● **The data**
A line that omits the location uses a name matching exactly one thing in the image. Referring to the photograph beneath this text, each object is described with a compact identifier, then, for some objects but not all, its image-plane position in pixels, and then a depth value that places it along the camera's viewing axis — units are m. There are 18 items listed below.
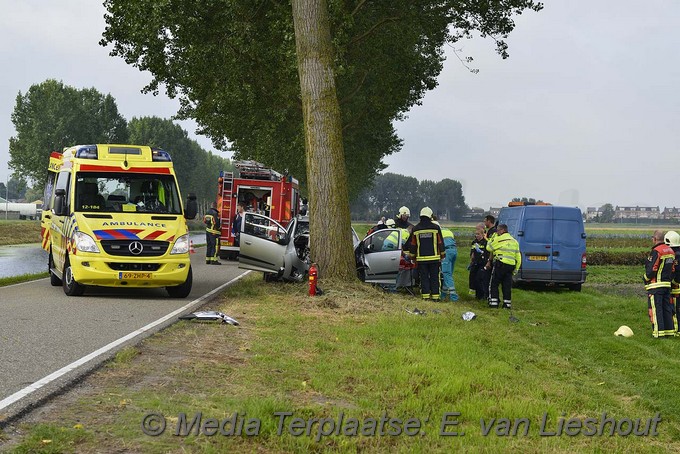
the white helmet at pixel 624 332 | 12.58
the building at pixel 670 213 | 186.10
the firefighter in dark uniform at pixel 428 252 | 15.84
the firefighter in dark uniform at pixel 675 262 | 12.47
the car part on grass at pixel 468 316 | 12.95
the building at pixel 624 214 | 186.75
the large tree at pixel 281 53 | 18.97
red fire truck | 28.89
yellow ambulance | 13.77
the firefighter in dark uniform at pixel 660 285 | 12.12
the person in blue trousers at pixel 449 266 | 17.20
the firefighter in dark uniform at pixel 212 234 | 25.20
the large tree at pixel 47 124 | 76.75
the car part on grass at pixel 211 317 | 10.98
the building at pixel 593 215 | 188.77
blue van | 20.80
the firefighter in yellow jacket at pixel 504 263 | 15.70
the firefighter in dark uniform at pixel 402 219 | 18.39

● **Task directions**
The result should be an exact copy of every entry above, with no pictures included.

● **Response area**
A line that omits the location uses a name matching exactly one thing in the image. Referring to the photograph beneath this text, each object is described with a compact identifier, then, for some objects but not all, its image-plane position in pixels, and then a depth value that places it along the camera's viewing axis — units are m. There are 18 items listed below.
the white helmet at pixel 624 332 | 12.58
the building at pixel 670 213 | 186.10
the firefighter in dark uniform at pixel 428 252 | 15.84
the firefighter in dark uniform at pixel 675 262 | 12.47
the car part on grass at pixel 468 316 | 12.95
the building at pixel 624 214 | 186.75
the large tree at pixel 281 53 | 18.97
red fire truck | 28.89
yellow ambulance | 13.77
the firefighter in dark uniform at pixel 660 285 | 12.12
the person in blue trousers at pixel 449 266 | 17.20
the firefighter in dark uniform at pixel 212 234 | 25.20
the large tree at pixel 47 124 | 76.75
the car part on grass at pixel 211 317 | 10.98
the building at pixel 593 215 | 188.77
blue van | 20.80
the firefighter in yellow jacket at pixel 504 263 | 15.70
the firefighter in dark uniform at pixel 402 219 | 18.39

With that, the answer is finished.